MOSCOW (Sputnik) — The process of the United Kingdom's departure from the European Union poses a significant challenge to the country's constitutional arrangements and state institutions, a report by a group of academics said on Wednesday.
"The Brexit process will test the UK’s constitutional and legal frameworks and bureaucratic capacities to their limits — and possibly beyond. As our institutions are tested, so too our politics are being reshaped," The UK in a Changing Europe, a King’s College London-based research group said in its report titled "How the United Kingdom might leave the European Union."
Brexit will test the UK parliament, civil service, courts and the country's unwritten constitution by extremely complex withdrawal negotiations, the report warned, stressing that the United Kingdom's laws will be subjected to a precarious process of re-adoption under the great repeal bill after decades of being adopted to EU laws.

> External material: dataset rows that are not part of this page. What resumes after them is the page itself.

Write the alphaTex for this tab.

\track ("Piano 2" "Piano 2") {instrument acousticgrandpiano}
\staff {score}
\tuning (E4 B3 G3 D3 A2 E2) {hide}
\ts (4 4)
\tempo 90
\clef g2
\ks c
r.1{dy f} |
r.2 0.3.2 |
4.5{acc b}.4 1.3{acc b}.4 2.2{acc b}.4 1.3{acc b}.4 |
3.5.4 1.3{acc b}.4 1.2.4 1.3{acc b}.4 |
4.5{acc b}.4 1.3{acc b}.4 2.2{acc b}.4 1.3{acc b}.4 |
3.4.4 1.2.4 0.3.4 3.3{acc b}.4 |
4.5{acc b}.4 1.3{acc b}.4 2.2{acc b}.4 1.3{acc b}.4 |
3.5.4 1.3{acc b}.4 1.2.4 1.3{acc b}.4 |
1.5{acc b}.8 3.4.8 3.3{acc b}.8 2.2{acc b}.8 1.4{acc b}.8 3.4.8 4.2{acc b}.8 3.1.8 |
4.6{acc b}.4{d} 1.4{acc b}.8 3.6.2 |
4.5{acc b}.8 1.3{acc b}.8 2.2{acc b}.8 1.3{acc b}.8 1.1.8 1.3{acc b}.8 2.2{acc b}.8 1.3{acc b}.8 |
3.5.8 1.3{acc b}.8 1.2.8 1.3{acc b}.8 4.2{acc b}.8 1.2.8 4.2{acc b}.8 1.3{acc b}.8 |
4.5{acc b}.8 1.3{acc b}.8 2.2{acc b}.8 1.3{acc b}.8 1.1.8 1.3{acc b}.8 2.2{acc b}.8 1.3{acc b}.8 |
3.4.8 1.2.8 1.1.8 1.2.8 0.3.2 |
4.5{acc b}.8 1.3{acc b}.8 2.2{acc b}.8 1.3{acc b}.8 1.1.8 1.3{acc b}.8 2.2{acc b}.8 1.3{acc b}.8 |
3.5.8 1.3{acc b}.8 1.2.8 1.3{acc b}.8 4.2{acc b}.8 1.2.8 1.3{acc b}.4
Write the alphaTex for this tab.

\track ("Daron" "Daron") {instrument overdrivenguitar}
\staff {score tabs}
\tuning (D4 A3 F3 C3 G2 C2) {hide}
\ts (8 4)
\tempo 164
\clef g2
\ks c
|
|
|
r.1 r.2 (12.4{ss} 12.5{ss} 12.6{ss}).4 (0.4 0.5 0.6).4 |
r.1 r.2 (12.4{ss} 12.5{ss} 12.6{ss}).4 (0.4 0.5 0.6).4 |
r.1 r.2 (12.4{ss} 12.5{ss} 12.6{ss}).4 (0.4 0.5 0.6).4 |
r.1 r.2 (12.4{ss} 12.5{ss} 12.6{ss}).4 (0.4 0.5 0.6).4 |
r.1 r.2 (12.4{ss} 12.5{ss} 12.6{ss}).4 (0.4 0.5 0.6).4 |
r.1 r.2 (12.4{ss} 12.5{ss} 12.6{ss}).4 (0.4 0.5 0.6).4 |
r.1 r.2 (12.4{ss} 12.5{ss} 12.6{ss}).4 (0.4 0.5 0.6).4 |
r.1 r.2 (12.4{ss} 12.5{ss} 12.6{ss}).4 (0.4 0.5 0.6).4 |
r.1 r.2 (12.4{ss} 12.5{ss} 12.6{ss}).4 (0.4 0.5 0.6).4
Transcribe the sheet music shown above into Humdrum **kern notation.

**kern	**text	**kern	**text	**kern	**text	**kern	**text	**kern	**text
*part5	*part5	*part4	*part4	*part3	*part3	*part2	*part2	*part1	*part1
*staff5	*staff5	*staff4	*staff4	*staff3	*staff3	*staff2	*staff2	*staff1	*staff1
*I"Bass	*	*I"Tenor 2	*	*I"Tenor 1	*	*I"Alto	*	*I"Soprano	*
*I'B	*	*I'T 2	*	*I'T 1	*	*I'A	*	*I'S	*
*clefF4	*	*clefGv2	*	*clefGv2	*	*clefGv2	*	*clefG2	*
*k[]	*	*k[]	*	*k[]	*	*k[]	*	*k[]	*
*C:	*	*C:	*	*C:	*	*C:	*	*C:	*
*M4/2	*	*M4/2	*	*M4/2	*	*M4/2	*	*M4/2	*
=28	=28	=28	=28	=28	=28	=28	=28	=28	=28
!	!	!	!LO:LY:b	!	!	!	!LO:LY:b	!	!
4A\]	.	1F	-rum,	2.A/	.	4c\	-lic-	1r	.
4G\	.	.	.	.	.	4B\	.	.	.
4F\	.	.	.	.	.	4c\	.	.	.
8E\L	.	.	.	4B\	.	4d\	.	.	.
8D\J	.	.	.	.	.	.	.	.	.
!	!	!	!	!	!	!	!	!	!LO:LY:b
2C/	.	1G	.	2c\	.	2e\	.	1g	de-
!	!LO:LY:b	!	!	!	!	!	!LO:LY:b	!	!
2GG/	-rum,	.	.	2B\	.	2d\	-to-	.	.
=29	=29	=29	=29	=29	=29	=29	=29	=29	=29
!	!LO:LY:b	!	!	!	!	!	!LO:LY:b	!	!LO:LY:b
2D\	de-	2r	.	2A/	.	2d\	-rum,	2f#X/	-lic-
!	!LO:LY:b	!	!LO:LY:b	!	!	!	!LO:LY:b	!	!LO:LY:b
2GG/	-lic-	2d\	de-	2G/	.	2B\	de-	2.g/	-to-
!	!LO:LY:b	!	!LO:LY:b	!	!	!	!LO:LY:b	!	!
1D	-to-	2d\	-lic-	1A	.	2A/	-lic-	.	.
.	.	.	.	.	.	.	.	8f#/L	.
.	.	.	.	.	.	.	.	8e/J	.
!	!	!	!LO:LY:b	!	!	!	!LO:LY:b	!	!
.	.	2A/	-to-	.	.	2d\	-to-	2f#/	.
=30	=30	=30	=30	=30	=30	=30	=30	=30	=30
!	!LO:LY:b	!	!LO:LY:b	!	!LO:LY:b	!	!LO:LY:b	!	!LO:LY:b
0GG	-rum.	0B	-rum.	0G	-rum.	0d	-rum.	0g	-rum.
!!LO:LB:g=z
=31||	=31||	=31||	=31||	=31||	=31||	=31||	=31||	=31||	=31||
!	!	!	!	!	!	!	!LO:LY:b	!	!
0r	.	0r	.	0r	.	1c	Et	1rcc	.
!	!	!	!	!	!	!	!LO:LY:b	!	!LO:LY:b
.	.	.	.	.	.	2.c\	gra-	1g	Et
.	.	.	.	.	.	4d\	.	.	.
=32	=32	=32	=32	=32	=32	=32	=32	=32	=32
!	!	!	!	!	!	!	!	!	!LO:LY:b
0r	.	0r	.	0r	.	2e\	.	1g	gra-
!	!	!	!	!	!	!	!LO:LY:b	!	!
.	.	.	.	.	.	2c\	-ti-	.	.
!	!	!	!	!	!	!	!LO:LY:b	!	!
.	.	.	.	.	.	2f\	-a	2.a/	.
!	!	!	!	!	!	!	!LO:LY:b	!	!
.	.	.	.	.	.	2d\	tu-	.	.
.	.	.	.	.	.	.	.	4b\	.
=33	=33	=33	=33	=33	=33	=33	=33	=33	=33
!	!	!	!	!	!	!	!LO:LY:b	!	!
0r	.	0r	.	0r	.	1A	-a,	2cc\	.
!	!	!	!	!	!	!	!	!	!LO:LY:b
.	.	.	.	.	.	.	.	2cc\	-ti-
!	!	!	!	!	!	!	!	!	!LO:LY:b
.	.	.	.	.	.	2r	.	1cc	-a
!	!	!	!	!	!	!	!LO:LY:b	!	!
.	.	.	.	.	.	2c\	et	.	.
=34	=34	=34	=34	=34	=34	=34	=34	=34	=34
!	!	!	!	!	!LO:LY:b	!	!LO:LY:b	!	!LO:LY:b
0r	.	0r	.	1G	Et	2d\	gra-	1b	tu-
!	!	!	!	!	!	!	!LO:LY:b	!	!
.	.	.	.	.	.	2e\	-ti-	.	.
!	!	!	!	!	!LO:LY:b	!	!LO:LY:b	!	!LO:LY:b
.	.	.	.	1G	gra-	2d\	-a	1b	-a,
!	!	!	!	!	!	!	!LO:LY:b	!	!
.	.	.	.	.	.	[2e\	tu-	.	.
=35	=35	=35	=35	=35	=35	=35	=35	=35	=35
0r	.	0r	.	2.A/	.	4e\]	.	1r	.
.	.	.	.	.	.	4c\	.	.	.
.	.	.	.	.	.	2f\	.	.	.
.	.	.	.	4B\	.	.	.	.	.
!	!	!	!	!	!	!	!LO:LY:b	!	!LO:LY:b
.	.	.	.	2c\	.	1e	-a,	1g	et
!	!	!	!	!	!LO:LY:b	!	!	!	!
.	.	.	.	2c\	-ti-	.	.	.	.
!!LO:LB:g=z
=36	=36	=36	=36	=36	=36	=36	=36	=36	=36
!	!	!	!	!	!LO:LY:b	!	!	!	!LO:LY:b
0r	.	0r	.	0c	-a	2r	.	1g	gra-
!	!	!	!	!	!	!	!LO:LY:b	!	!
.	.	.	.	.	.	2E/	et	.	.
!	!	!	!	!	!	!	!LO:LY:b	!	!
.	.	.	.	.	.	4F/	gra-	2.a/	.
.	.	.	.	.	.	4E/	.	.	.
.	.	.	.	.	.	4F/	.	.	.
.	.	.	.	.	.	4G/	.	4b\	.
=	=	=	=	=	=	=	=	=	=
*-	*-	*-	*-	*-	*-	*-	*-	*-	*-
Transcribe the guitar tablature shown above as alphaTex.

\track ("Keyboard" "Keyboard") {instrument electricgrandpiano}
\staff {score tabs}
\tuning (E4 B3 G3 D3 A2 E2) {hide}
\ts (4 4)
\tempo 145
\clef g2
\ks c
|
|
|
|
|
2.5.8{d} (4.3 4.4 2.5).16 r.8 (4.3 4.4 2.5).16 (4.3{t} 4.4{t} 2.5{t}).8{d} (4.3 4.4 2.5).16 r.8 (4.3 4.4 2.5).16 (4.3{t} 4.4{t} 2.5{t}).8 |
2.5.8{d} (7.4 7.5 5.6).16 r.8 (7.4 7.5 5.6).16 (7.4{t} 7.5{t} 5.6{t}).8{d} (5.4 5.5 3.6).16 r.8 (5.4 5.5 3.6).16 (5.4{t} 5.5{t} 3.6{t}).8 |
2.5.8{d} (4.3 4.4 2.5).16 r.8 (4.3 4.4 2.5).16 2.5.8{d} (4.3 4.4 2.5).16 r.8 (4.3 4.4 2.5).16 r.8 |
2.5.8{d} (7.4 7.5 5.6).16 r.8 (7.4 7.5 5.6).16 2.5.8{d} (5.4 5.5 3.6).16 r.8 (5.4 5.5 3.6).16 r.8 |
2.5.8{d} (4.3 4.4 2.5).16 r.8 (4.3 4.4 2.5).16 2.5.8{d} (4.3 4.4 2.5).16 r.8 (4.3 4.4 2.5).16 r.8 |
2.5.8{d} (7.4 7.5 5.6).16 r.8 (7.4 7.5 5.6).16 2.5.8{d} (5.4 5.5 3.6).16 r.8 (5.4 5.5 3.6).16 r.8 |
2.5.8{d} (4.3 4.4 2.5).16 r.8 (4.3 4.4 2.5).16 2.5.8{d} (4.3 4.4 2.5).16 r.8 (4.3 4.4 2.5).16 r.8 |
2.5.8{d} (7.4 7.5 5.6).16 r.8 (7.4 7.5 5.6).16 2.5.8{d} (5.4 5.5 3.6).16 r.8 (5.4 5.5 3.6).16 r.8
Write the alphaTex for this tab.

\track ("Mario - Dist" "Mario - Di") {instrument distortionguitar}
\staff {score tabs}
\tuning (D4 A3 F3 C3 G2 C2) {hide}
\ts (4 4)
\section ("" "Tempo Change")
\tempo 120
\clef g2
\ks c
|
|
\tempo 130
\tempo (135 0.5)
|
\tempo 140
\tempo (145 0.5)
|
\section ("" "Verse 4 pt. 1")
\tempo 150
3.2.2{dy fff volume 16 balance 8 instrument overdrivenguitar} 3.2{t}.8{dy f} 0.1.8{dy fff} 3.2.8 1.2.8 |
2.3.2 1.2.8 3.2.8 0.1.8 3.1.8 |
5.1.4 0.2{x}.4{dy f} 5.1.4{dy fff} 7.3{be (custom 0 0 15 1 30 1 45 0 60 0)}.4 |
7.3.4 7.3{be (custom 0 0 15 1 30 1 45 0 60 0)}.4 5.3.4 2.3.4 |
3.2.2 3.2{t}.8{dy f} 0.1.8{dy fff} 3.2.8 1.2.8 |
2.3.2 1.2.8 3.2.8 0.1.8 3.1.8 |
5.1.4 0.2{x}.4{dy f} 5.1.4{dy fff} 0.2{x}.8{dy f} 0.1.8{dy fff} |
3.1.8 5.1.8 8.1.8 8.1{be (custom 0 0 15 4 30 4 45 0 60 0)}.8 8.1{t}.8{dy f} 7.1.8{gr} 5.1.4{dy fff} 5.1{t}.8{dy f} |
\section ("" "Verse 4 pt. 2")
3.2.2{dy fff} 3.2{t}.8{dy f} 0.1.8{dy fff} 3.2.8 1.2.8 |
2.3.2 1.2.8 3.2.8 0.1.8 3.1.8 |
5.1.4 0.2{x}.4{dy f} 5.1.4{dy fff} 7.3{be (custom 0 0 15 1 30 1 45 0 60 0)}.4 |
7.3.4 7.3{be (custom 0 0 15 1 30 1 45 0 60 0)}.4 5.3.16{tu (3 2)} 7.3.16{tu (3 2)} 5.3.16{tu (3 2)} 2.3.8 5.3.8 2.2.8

The bill will also impact on the balance of power between London and the devolved authorities and parliaments in Scotland, Wales and Northern Ireland, according to the researchers. The process can either reverse devolution and re-centralize power in Westminster or give rise to centrifugal forces and spread EU competencies across the devolved polities.
The report comes as the countdown to Brexit continues. UK Prime Minister Theresa May has pledged to trigger article 50 of the Lisbon treaty, which will kick-start the withdrawal process and begin negotiations over the post-Brexit relationship with Europe, by the end of March.
On June 23, the United Kingdom held a referendum to determine whether or not the country should leave the European Union. According to the final results, 51.9 percent of voters, or 17.4 million people, decided to support Brexit, while about 16.1 million opposed it.